▸ **Selected text**
Higgs Boson

I have been writing this blog for about seven months now and a few of my friends have started sending me requests for topics they would like to learn about or think would be interesting for others to read. I do not always address them right away, either because I do not know much about the topic and need to do some research, or because I get distracted by other topics (like vacation with my daughter).

Early in July, when the first news on the Higgs boson came out, a friend of mine sent me an email asking me to address this topic in a blog entry. This was one of those cases where I did not know enough to start right away, but I am fascinated with the topic, so I wanted to look into it.

In order to understand what this particle is and why we care about it, you first need to understand something about the basic foundations and motivation for physics.

Physics is the study of the universe. Physicists are trying, in a myriad of ways, to understand how the universe works. Why does the sun come up in the morning? Why is the sky blue? Why do things fall to the ground when I drop them? What causes rainbows? What are we made of?

And some more esoteric questions: What are atoms made of? Why do photons travel at the speed of light? Why do some particles have mass but others do not – i.e. why do some particles fall when we drop them, but others do not? What keeps all the atoms in our bodies together? Why is our universe exactly the way it is?

Physicists have been working on this topic for a very long time and they keep discovering more and more. In the 19th century, we still thought that atoms were the smallest things in the universe, but now we know that they are made up of protons, neutrons and electrons. And more than that, we have discovered that protons and neutrons are made up of even smaller particles, which we call quarks.

There are a number of theories, or models, of how the universe is put together. Each of these theories attempts to explain the fundamental particles and forces that build our universe.

One of these models is called the Standard Model. This model explains which particles are most fundamental – are not made up of other, smaller particles. It also explains what causes the fundamental forces that hold us together. We are most familiar with gravity, which keeps us on the Earth, and the electromagnetic force – this is what holds our magnets on our refrigerator (along with lots of other more useful things). There are also the strong and weak forces – these forces act on smaller atomic scales. They are essential to our very existence (like holding our atoms together!) but are forces many of us do not think about on a daily basis.

▸ **Recorded data**
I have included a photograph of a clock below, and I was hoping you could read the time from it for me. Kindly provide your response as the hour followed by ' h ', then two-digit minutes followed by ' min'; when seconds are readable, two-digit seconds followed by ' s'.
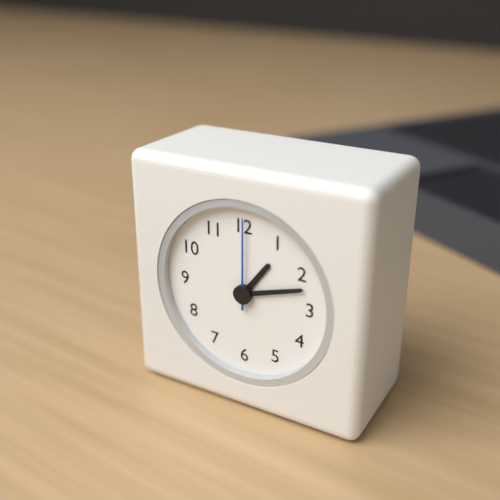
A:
1 h 12 min 00 s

▸ **Stated task 1**
Return everything in the Higgs boson post from "And some more" down to "build our universe.".
▸ **Stated task 2**
Resume the Higgs boson post, picking up right after its last sentence.
The listing comes from a separate source.

▸ **Task answer 1**
And some more esoteric questions: What are atoms made of? Why do photons travel at the speed of light? Why do some particles have mass but others do not – i.e. why do some particles fall when we drop them, but others do not? What keeps all the atoms in our bodies together? Why is our universe exactly the way it is?

Physicists have been working on this topic for a very long time and they keep discovering more and more. In the 19th century, we still thought that atoms were the smallest things in the universe, but now we know that they are made up of protons, neutrons and electrons. And more than that, we have discovered that protons and neutrons are made up of even smaller particles, which we call quarks.

There are a number of theories, or models, of how the universe is put together. Each of these theories attempts to explain the fundamental particles and forces that build our universe.

▸ **Task answer 2**
The interesting thing about these forces is that they are not contact forces. If I drop a penny off of a building, it will fall to the ground even though nothing is touching it. Gravity does not need physical contact to work. The same for electromagnetism – if you take a strong refrigerator magnet and pull it off of the refrigerator a little bit so it is not touching and then you let go, it will pop right back onto the refrigerator.

How these forces work is one of the most important questions in Physics. The Standard Model does a great job of explaining how three of these forces work – the strong, weak and electromagnetic forces. We have identified particles, called bosons, that carry energy between objects and cause these forces.

That’s great, right? Three out of four isn’t bad is it? But gravity, the big, important force that affects all of our lives does not seem to fit into the model well using just particles that we have already discovered. We can explain how things work at very small scales (where mass is small and gravity is not a big deal) and we can explain how gravity works on very large scales, but we have a hard time putting everything together and really explaining what causes gravity.

Gravity is a force that depends on our mass. The more massive two objects are, the stronger the force of gravity between them. This is where the Higgs boson comes in. The theory is, that this is an particle that gives objects mass. It creates a ‘field’ – energy that permeates space. Objects (like us, or more specifically the tiny particles that make up our bodies) interact with this field in different ways. How they interact defines how much mass they have.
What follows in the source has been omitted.